Material supplied Block Start
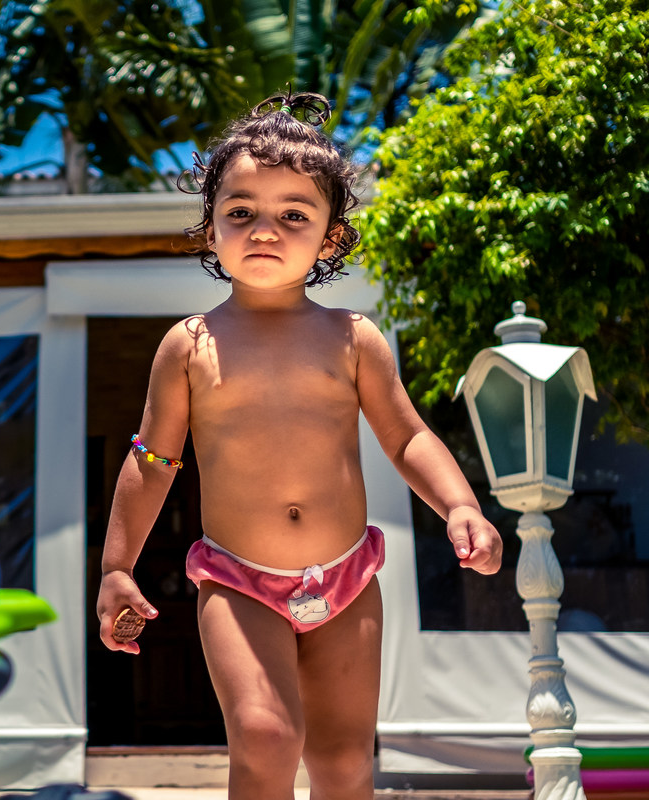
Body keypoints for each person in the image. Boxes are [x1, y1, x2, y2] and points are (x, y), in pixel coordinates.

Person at [94, 90, 502, 800]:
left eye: (294, 214)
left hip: (346, 581)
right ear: (210, 227)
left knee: (345, 765)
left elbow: (406, 437)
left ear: (331, 240)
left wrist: (460, 505)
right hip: (237, 579)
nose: (264, 229)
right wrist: (116, 566)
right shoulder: (189, 345)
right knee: (265, 736)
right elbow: (153, 463)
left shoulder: (353, 339)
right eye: (242, 210)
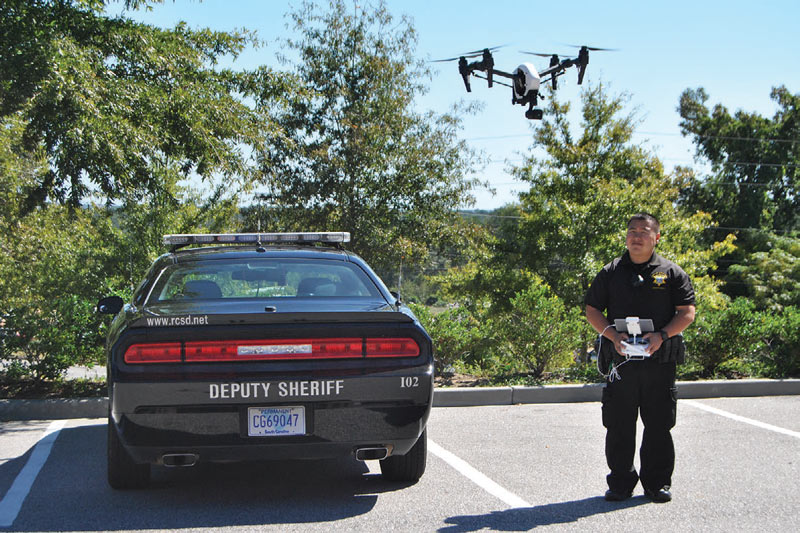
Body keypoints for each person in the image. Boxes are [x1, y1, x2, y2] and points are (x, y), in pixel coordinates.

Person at [584, 213, 695, 503]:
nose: (636, 236)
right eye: (631, 231)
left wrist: (662, 335)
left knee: (659, 423)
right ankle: (620, 483)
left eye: (643, 231)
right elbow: (592, 310)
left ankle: (656, 483)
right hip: (620, 362)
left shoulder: (671, 272)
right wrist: (611, 335)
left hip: (659, 361)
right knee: (619, 424)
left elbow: (687, 312)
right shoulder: (611, 272)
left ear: (656, 237)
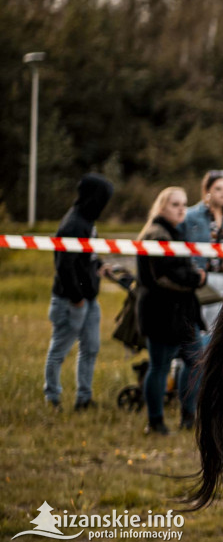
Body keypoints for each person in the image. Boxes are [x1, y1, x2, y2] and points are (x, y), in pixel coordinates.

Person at [136, 187, 208, 434]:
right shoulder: (156, 234)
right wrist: (195, 278)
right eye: (175, 204)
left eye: (184, 204)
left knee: (195, 360)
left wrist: (194, 277)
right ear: (162, 206)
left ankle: (189, 416)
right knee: (160, 366)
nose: (181, 209)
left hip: (183, 312)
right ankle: (155, 422)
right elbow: (163, 276)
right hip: (161, 311)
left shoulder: (173, 231)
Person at [44, 173, 114, 410]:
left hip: (89, 300)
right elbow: (64, 266)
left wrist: (99, 265)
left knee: (91, 348)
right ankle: (52, 398)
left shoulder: (88, 222)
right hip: (71, 301)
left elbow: (86, 256)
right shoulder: (73, 224)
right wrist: (76, 299)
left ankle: (84, 398)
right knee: (59, 351)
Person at [182, 169, 223, 330]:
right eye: (218, 189)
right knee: (199, 325)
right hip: (202, 278)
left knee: (220, 326)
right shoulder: (191, 215)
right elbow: (180, 245)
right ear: (207, 191)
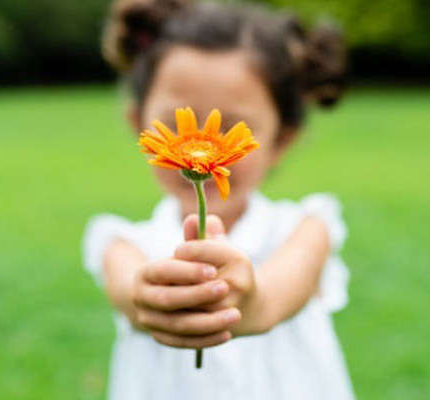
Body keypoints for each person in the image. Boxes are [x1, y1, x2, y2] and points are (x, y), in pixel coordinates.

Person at [83, 0, 354, 398]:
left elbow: (281, 292)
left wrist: (252, 303)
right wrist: (151, 298)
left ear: (281, 140)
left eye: (232, 131)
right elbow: (130, 291)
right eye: (177, 126)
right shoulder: (122, 243)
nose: (201, 151)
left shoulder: (306, 228)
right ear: (138, 125)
Material supplied Block End
_Exercise details_
In the copy, include no pictures; restate the listing above exactly.

_Task response_
Body keypoints for each person in the image. Boxes are [x1, y1, x2, y2] and points are (x, y), in pixel coordinates.

Person at [94, 90, 502, 800]:
left eye: (294, 214)
left hip: (346, 581)
right ear: (210, 227)
left knee: (345, 765)
left elbow: (406, 437)
left ear: (331, 240)
left wrist: (460, 505)
right hip: (237, 579)
nose: (264, 229)
right wrist: (116, 566)
right shoulder: (189, 345)
right knee: (265, 736)
right elbow: (153, 463)
left shoulder: (353, 339)
right eye: (242, 210)
Body keypoints for each person in the image. Boxes are [x1, y1, x2, y2] and points are (x, y), in pixel coordinates.

Person at [584, 213, 695, 503]:
nose: (636, 236)
right eye: (631, 231)
left wrist: (662, 335)
left knee: (659, 423)
right ankle: (620, 483)
left eye: (643, 231)
right elbow: (592, 310)
left ankle: (656, 483)
right hip: (620, 362)
left shoulder: (671, 272)
right wrist: (611, 335)
left hip: (659, 361)
right knee: (619, 424)
left elbow: (687, 312)
right shoulder: (611, 272)
left ear: (656, 237)
Body keypoints for each person in the image. Boxes are [x1, y1, x2, y2] and points are (x, y), in pixel coordinates.

Person at [136, 187, 208, 434]:
right shoulder: (156, 234)
right wrist: (195, 278)
right eye: (175, 204)
left eye: (184, 204)
left knee: (195, 360)
left wrist: (194, 277)
right ear: (162, 206)
left ankle: (189, 416)
right knee: (160, 366)
nose: (181, 209)
left hip: (183, 312)
right ankle: (155, 422)
right elbow: (163, 276)
right hip: (161, 311)
left shoulder: (173, 231)
Person at [44, 173, 114, 410]:
left hip: (89, 300)
right elbow: (64, 266)
left wrist: (99, 265)
left knee: (91, 348)
right ankle: (52, 398)
left shoulder: (88, 222)
right hip: (71, 301)
left elbow: (86, 256)
right shoulder: (73, 224)
right wrist: (76, 299)
left ankle: (84, 398)
right knee: (59, 351)
Person at [182, 169, 223, 330]:
right eye: (218, 189)
right knee: (199, 325)
right hip: (202, 278)
left knee: (220, 326)
right shoulder: (191, 215)
right elbow: (180, 245)
right ear: (207, 191)
Body keypoints for each person in the image. Boxes are [x1, y1, x2, y2] and points are (x, y), in pixel coordinates.

Person at [83, 0, 354, 398]:
left elbow: (281, 292)
left wrist: (252, 303)
right wrist: (151, 298)
left ear: (281, 140)
left eye: (232, 131)
right elbow: (130, 291)
right eye: (177, 126)
right shoulder: (122, 243)
nose: (201, 151)
left shoulder: (306, 228)
right ear: (138, 125)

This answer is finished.